Встретимся у Ральфа - Джуэлл Лайза (книга жизни TXT) 📗
Большинству женщин такое отношение непонятно — в этом Джемм вполне отдавала себе отчет. Сколько девушек проводят полжизни в мечтах о НЕМ, единственном, который наконец-то заметит и оценит чарующие янтарные искорки в ее глазах, неповторимый изгиб шеи, фарфоровую гладкость кожи; о том, кто не устанет ласкать ее и нежить, шептать слова восхищения и мечтать о волшебном будущем с ней и только с ней.
Да пожалуйста. Только Джемм все это не нужно. Ее от такого блевать тянет.
В первый раз, само собой, понравилось, еще как понравилось, тем более что чувство родилось под занавес угловатого отрочества, когда Джемм окончательно убедила себя, что ей уготована судьба одинокой девственницы.

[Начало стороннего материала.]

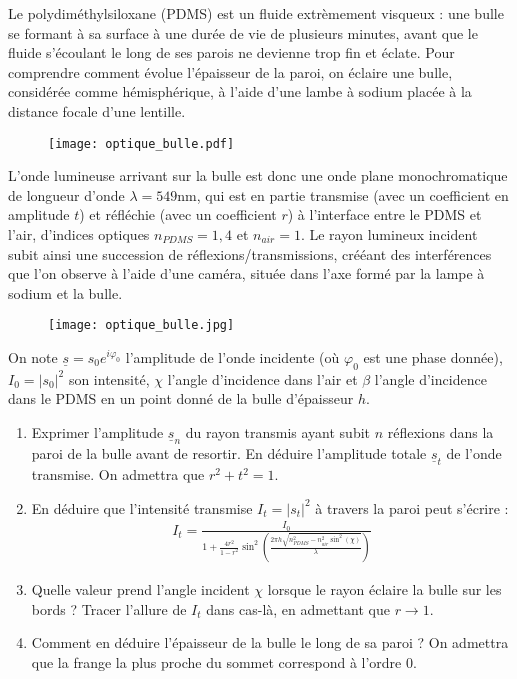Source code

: Le polydiméthylsiloxane (PDMS) est un fluide extrèmement visqueux : une bulle se formant à sa surface à une durée de vie de plusieurs minutes, avant que le fluide s'écoulant le long de ses parois ne devienne trop fin et éclate. Pour comprendre comment évolue l'épaisseur de la paroi, on éclaire une bulle, considérée comme hémisphérique, à l'aide d'une lambe à sodium placée à la distance focale d'une lentille.

\begin{figure}[h]
\centering
  \texttt{[image: optique\_bulle.pdf]}
\end{figure}

L'onde lumineuse arrivant sur la bulle est donc une onde plane monochromatique de longueur d'onde $\lambda=549$nm, qui est en partie transmise (avec un coefficient en amplitude $t$) et réfléchie (avec un coefficient $r$) à l'interface entre le PDMS et l'air, d'indices optiques $n_{PDMS}=1,4$ et $n_{air}=1$. Le rayon lumineux incident subit ainsi une succession de réflexions/transmissions, crééant des interférences que l'on observe à l'aide d'une caméra, située dans l'axe formé par la lampe à sodium et la bulle. 

\begin{figure}[h]
\centering
  \texttt{[image: optique\_bulle.jpg]}
\end{figure}

On note $\underline{s}=s_0e^{i\varphi_0}$ l'amplitude de l'onde incidente (où $\varphi_0$ est une phase donnée), $I_0=|s_0|^2$ son intensité, $\chi$ l'angle d'incidence dans l'air et $\beta$ l'angle d'incidence dans le PDMS en un point donné de la bulle d'épaisseur $h$.

\begin{enumerate}

	\item Exprimer l'amplitude $\underline{s}_n$ du rayon transmis ayant subit $n$ réflexions dans la paroi de la bulle avant de resortir. En déduire l'amplitude totale $\underline{s}_t$ de l'onde transmise. On admettra que $r^2+t^2=1$.
	
	\item En déduire que l'intensité transmise $I_t=|s_t|^2$ à travers la paroi peut s'écrire : 
	\begin{align*}
		I_t = \frac{I_0}{1+\frac{4r^2}{1-r^2}\sin^2\left(\frac{2\pi h\sqrt{n_{PDMS}^2-n^2_{air}\sin^2(\chi)}}{\lambda}\right)  }
	\end{align*}
	
	\item Quelle valeur prend l'angle incident $\chi$ lorsque le rayon éclaire la bulle sur les bords ? Tracer l'allure de $I_t$ dans cas-là, en admettant que $r\longrightarrow1$.
	
	\item Comment en déduire l'épaisseur de la bulle le long de sa paroi ? On admettra que la frange la plus proche du sommet correspond à l'ordre 0.

\end{enumerate}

ЕГО звали Ник. Славный парень с квадратной челюстью и обаятельной улыбкой. Он только-только переступил порог не менее нелепого отрочества и в солидном девятнадцатилетнем возрасте был готов смириться с целомудренной жизнью до конца дней своих. Как вдруг на горизонте появилась Джемм.
Роман развивался по классическим летним канонам — пикники, походы в кино на последний сеанс, хмельные вечера в пивнушках и ерзанье часами на переднем сиденье машины его матери, где Джемм, столько лет с трудом удерживавшая руки приятелей на безопасном расстоянии от своих трусиков, с удивлением обнаружила, что сама покушается на белье Ника.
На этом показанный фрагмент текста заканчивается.